WHAT THE TASK REQUIRES » List, from the lines below, each one with "space" in it.

RECORDS PROVIDED »

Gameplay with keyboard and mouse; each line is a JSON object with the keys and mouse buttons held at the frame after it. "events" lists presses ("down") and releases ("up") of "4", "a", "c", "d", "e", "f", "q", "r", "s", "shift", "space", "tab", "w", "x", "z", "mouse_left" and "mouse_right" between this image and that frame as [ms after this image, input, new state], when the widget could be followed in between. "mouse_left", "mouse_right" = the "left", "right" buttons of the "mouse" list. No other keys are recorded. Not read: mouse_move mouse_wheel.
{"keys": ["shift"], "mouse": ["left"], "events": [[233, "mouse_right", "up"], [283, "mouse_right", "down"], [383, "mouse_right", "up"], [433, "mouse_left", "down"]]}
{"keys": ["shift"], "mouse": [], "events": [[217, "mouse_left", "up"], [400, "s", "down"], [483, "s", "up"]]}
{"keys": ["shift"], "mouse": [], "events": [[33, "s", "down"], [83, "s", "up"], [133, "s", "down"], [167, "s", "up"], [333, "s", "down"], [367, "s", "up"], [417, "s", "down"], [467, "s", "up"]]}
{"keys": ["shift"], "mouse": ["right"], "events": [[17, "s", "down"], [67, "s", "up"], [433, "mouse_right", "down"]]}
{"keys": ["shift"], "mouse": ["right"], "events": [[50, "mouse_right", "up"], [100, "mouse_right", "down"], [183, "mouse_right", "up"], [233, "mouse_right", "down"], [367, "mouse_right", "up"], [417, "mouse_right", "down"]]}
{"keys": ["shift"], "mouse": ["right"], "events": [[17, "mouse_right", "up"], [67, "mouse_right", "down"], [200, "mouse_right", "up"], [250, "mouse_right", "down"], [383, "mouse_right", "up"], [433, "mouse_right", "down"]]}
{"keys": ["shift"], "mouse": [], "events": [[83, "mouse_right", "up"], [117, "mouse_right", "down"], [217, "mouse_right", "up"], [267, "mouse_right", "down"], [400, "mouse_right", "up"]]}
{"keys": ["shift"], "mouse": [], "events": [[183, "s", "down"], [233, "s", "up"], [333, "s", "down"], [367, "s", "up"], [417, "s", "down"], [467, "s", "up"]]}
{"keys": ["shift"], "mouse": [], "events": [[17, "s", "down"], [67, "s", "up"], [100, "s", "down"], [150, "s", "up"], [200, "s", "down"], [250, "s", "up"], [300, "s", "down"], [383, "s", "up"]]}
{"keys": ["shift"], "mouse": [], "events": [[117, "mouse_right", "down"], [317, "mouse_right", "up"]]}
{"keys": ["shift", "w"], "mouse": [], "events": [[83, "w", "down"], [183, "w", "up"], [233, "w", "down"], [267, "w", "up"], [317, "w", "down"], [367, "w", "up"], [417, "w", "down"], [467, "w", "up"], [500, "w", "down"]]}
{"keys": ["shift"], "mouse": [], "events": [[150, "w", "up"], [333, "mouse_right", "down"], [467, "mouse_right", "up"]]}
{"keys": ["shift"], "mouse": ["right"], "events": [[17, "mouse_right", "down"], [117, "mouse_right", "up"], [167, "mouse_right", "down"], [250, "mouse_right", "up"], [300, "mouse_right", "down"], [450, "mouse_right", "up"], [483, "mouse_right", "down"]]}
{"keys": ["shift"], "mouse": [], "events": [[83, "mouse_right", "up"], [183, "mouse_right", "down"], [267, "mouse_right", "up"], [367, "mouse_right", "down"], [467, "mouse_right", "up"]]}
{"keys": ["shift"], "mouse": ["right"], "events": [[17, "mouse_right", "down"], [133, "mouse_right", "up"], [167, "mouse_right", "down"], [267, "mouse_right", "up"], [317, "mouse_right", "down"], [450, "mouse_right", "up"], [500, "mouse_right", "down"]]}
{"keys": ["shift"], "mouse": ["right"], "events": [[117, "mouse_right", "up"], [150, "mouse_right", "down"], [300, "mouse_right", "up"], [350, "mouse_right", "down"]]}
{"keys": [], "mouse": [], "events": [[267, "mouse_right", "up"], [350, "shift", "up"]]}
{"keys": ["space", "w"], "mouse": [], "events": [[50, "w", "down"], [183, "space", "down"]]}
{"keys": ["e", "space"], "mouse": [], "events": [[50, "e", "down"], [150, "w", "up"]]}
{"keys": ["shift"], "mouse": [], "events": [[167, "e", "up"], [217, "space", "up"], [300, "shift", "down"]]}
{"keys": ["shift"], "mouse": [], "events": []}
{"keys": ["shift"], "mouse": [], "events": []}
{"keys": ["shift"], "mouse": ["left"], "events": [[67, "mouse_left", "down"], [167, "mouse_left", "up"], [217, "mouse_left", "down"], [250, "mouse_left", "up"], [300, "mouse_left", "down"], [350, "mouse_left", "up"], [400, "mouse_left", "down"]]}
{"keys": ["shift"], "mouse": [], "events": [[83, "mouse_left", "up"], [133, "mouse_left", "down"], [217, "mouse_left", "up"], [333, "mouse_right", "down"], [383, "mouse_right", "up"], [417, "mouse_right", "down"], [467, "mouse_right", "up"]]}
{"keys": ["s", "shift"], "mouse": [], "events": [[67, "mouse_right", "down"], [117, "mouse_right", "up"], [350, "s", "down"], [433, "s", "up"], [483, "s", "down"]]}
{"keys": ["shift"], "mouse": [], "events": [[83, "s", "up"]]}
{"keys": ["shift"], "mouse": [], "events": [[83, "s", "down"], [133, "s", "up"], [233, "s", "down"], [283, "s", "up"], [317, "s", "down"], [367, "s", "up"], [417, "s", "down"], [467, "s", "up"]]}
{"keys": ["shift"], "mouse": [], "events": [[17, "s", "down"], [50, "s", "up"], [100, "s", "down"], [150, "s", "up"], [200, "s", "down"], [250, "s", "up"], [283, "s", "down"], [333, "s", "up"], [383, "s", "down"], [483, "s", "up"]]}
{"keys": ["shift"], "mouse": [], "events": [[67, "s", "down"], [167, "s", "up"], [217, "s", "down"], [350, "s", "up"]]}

RESULT OF THIS TASK »
Gameplay with keyboard and mouse; each line is a JSON object with the keys and mouse buttons held at the frame after it. "events" lists presses ("down") and releases ("up") of "4", "a", "c", "d", "e", "f", "q", "r", "s", "shift", "space", "tab", "w", "x", "z", "mouse_left" and "mouse_right" between this image and that frame as [ms after this image, input, new state], when the widget could be followed in between. "mouse_left", "mouse_right" = the "left", "right" buttons of the "mouse" list. No other keys are recorded. Not read: mouse_move mouse_wheel.
{"keys": ["space", "w"], "mouse": [], "events": [[50, "w", "down"], [183, "space", "down"]]}
{"keys": ["e", "space"], "mouse": [], "events": [[50, "e", "down"], [150, "w", "up"]]}
{"keys": ["shift"], "mouse": [], "events": [[167, "e", "up"], [217, "space", "up"], [300, "shift", "down"]]}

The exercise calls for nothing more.